Staying fresh is talked about more often when shipping food products, but for Essex Brownell – which distributes electrical transformer and motor components – it is an acronym for the type of service the company is striving to offer. “We are really focused on our ‘fresh’ acronym that captures what we are trying to do – fast, reliable, efficient, sophisticated and honest,” Vice President and General Manager Hank Pennington declares.
“We’re trying to combine the benefits of being large with a national scale with some of the benefits of being local and fast,” he continues. “So our advantage over the small guys is that by being large, we have the ability to support a customer wherever they may be located, which makes a lot of sense for repeat customers with multiple locations. We have the broadest product line in the industry. We can supply all the needs they have for repair or manufacturing distribution, and we have the benefits of scale that leads to a better cost position with our suppliers than the regional guys would have.”
Essex Brownell distributes magnet wire, insulation, varnish, tapes, motors and related products used in the manufacture and repair of electrical transformers, motors and equipment. It also fabricates components for these products through its Essex Active fabrication services. Approximately three-quarters of its business is to OEMs, from the largest multinational manufacturers to small repair facilities. “I run all facets of the distribution business, including sales and marketing, the warehouse and network,” Pennington says.
The company distributes electrical components and products throughout the United States. Approximately 10 percent of its business is to Mexico and 5 percent to Canada. “We also touch Central and South America and the Caribbean a bit,” Pennington says.
Essex Brownell uses a hub and spoke network to handle its 21 locations. Its main distribution center and one of its fabrication plants occupies approximately 300,000 square feet at its headquarters in Fort Wayne, Ind. The other fabrication plant is in Torreon, Mexico. Regional hubs are in Philadelphia and Ontario, Calif., each of which is approximately 50,000 square feet. The remaining locations are branch offices. It contracts with trucking companies to ship its products to customers.
Essex Brownell uses enterprise resource planning and customer relationship management software to keep its performance high. “On any given week, 70 to 80 percent of our orders will be shipped out the same day,” Pennington maintains. “We have achieved over the last couple years 97 percent on-time delivery performance against customer expectations while at the same time reducing internal handoffs by 40 percent. That’s really been through a combination of process improvements and technical improvements across the business to be able to respond faster to the customer, which is going to make us win.
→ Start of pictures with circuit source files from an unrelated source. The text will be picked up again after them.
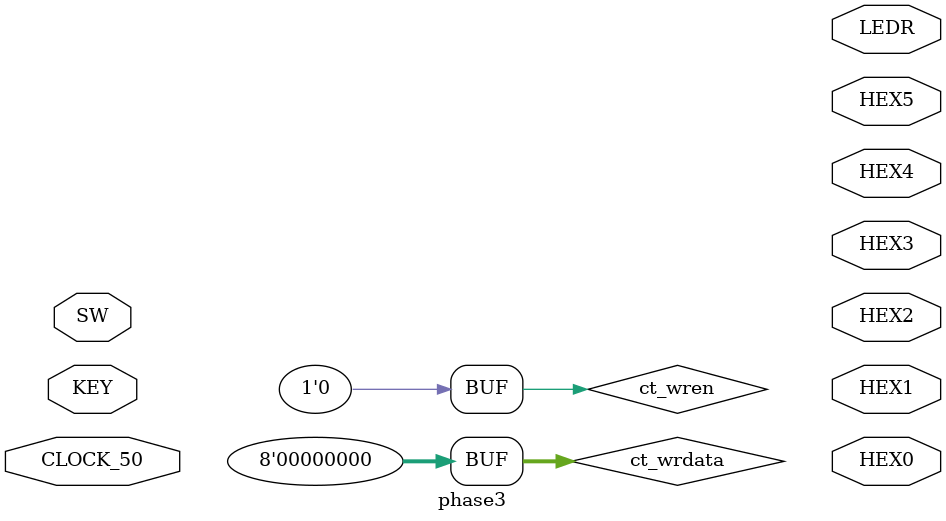
<source format=sv>
module phase3(input logic CLOCK_50, input logic [3:0] KEY, input logic [9:0] SW,
             output logic [6:0] HEX0, output logic [6:0] HEX1, output logic [6:0] HEX2,
             output logic [6:0] HEX3, output logic [6:0] HEX4, output logic [6:0] HEX5,
             output logic [9:0] LEDR);

    logic [7:0] ct_addr, pt_addr; 
    logic [7:0] pt_wrdata;
    logic [7:0] ct_rddata, pt_rddata; 
    logic pt_wren; 

    logic en, rdy; 

    logic ct_wren; 
    logic [7:0] ct_wrdata; 
    assign ct_wren = 1'b0; 
    assign ct_wrdata = 8'b0; 

    enum {WAIT, ENABLE, UNENABLE} state; 

    always_ff @(posedge CLOCK_50) begin
        if(!KEY[3]) state <= WAIT; 
        else begin
            case(state)
            WAIT: begin
                en <= 1'b0;
                if(rdy == 1'b1) begin
                    en <= 1'b1; 
                    state <= UNENABLE;
                end
            end
            UNENABLE: begin
                en <= 1'b0;
            end
            endcase
        end
    end

    pt_mem pt(pt_addr, CLOCK_50, pt_wrdata, pt_wren, pt_rddata);
    ct_mem ct(ct_addr, CLOCK_50, ct_wrdata, ct_wren, ct_rddata);
    arc4 a4(CLOCK_50, KEY[3],
            en, rdy,
            {14'b0, SW}, 
            ct_addr, ct_rddata,
            pt_addr, pt_rddata, pt_wrdata, pt_wren);


endmodule: phase3

</source>
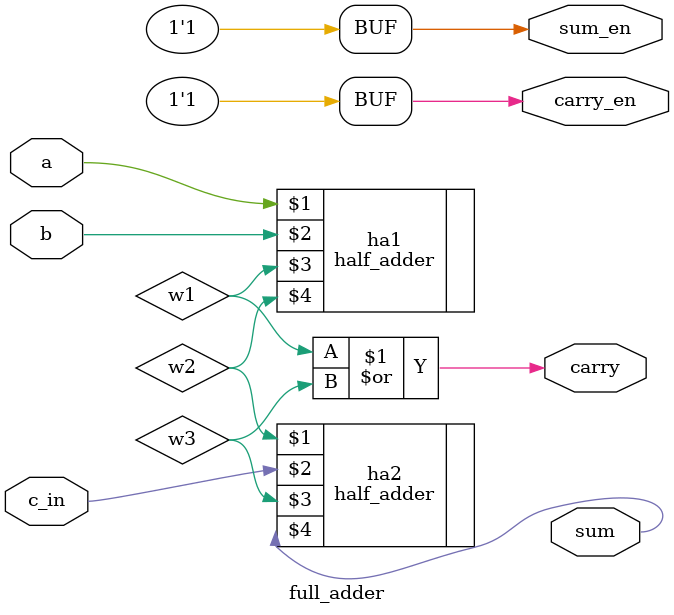
<source format=v>
(* top *) module full_adder (
	(* iopad_external_pin *) input a,
	(* iopad_external_pin *) input b,
	(* iopad_external_pin *) input c_in,
	(* iopad_external_pin *) output sum,
	(* iopad_external_pin *) output sum_en,
	(* iopad_external_pin *) output carry,
	(* iopad_external_pin *) output carry_en
);
	assign sum_en = 1'b1;
	assign carry_en = 1'b1;
	
	wire w1, w2, w3;
	
	half_adder ha1(a, b, w1, w2);
	half_adder ha2(w2, c_in, w3, sum);
	or or1(carry, w1, w3);
	
endmodule
</source>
On the Essex Active fabrication side of the business, we’ve reduced lead-times by 50 percent for most of the key product lines in the business.”
The company also is reducing freight costs with its new transportation management system. “We track freight costs by customer and by SKU essentially across all of our deliveries,” Pennington notes. “We’re tying that freight cost ultimately into the profit margin for each product and line. We’re looking to minimize cost and maximize the recovery we get on that freight. For a business like ours, we’re often charging freight back to the customer to minimize the cost between the two.”
Essex Brownell has hired a demand planner. “We’ve beefed up our demand forecasting resources so we can be better at forecasting local needs,” Pennington says. “The more you can consolidate inventory, the less you’ll pay in inventory carrying cost and in freight.” He estimates the company’s inventory averages five turns annually.
The company also is working to reduce internal handoffs in which customers are passed from department to department when seeking technical information or a quote for an order. “Because we’re taking so many calls across such a diverse customer base with so many suppliers, it’s easy to pass a customer with a question to two or four departments between pricing and marketing and different sales functions,” Pennington concedes. “What we’ve tried to do is put the right information in the hands of the right people.”
Usually, this is in the hands of one of the company’s 40 inside sales representatives in one of the company’s sales offices in Fort Wayne, Denver, Memphis, Philadelphia or Tempe, Ariz. With the company’s advanced phone capabilities, customers can be transferred across the company’s entire network.
With 200 suppliers and 5,000 customers in every industrial end market, Essex Brownell has been using its software to examine value-based pricing. “It has been very instructive for us this year to go through a process of breaking down that ultimate profit margin by customer, product line, supplier and market segment to look at places where sometimes we’re probably not charging enough for the service we’re offering, and at other times we’re charging too much,” Pennington says.
“What we’re trying to do as an organization is get to the place where we’re charging customers for the services and products that they want,” he continues. “We’re trying to match that service to the price and do that in a way that ultimately is fair and transparent and mutually beneficial. Our big push going forward is to take that value-based methodology and put it in the hands of people who are quoting on the spot. We’re matching price to value.”
The speed of quotes is how Essex Brownell measures the effectiveness of its efforts. “If we can respond within that same day as opposed to pushing that to two days, then our win rate goes up on the order of 30 percent,” Pennington maintains.